核心思路:VectorLLM的核心思路是通过逐点回归的方式直接提取建筑轮廓,模仿人类标注者的标注过程。这种方法不仅提高了提取的准确性,还简化了整个流程。
技术框架:VectorLLM的整体架构包括一个视觉基础骨干、一个多层感知器连接器和一个大型语言模型(LLM),并通过可学习的位置嵌入增强空间理解能力。
关键创新:最重要的技术创新在于引入了多模态大型语言模型进行建筑轮廓提取,突破了传统方法的限制,实现了高效的逐点回归。

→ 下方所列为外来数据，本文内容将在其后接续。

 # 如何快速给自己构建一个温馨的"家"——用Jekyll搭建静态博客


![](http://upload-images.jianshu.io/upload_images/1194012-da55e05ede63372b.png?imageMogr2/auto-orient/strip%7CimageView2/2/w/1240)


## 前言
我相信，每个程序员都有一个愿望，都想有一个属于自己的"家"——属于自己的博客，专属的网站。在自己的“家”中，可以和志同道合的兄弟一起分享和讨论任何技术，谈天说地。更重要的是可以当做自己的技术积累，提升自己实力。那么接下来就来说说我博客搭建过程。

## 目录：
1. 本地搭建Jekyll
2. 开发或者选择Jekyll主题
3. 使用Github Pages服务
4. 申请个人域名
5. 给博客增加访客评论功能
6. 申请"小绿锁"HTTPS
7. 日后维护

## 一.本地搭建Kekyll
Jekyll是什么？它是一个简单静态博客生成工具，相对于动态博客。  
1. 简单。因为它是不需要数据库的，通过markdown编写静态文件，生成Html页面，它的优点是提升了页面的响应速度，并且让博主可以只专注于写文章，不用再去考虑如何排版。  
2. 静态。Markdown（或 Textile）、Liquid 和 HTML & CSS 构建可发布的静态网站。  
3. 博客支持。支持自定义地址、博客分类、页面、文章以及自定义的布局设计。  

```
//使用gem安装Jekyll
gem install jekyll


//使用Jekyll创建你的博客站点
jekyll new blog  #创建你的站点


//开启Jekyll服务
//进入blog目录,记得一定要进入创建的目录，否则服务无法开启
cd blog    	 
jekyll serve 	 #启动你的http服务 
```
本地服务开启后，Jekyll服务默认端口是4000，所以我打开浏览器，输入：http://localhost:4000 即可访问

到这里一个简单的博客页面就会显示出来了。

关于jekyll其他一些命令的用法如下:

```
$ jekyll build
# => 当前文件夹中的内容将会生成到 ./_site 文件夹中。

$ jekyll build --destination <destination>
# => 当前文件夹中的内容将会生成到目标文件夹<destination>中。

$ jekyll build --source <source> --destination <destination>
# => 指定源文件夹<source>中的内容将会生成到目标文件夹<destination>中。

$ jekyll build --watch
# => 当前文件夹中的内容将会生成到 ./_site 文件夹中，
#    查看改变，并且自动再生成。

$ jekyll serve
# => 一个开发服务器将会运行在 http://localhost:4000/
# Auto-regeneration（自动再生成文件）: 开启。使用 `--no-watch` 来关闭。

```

关键设计:在训练过程中,采用了预训练、监督微调和偏好优化等策略,确保模型在不同数据集上的表现优异。具体的损失函数和网络结构设计也经过精心调整,以提升模型的整体性能。
🖼️ 关键图片
📊 实验亮点
在WHU、WHU-Mix和CrowdAI数据集上,VectorLLM分别提升了5.6 AP、7.1 AP和13.6 AP,显著超越了之前的最先进方法。此外,模型在未见物体上的零-shot性能表现出色,展示了其广泛的应用潜力。
🎯 应用场景
该研究的潜在应用场景包括城市规划、灾害评估和人口统计等领域。通过高效、准确的建筑轮廓提取,VectorLLM能够为相关决策提供重要的数据支持,促进智能城市的发展。未来,该技术有望扩展到其他遥感物体的提取任务,进一步提升遥感数据的利用价值。
📄 摘要(原文)
Automatically extracting vectorized building contours from remote sensing imagery is crucial for urban planning, population estimation, and disaster assessment. Current state-of-the-art methods rely on complex multi-stage pipelines involving pixel segmentation, vectorization, and polygon refinement, which limits their scalability and real-world applicability. Inspired by the remarkable reasoning capabilities of Large Language Models (LLMs), we introduce VectorLLM, the first Multi-modal Large Language Model (MLLM) designed for regular building contour extraction from remote sensing images. Unlike existing approaches, VectorLLM performs corner-point by corner-point regression of building contours directly, mimicking human annotators' labeling process. Our architecture consists of a vision foundation backbone, an MLP connector, and an LLM, enhanced with learnable position embeddings to improve spatial understanding capability. Through comprehensive exploration of training strategies including pretraining, supervised fine-tuning, and preference optimization across WHU, WHU-Mix, and CrowdAI datasets, VectorLLM significantly outperformed the previous SOTA methods by 5.6 AP, 7.1 AP, 13.6 AP, respectively in the three datasets. Remarkably, VectorLLM exhibits strong zero-shot performance on unseen objects including aircraft, water bodies, and oil tanks, highlighting its potential for unified modeling of diverse remote sensing object contour extraction tasks. Overall, this work establishes a new paradigm for vector extraction in remote sensing, leveraging the topological reasoning capabilities of LLMs to achieve both high accuracy and exceptional generalization. All the codes and weights will be published for promoting community development.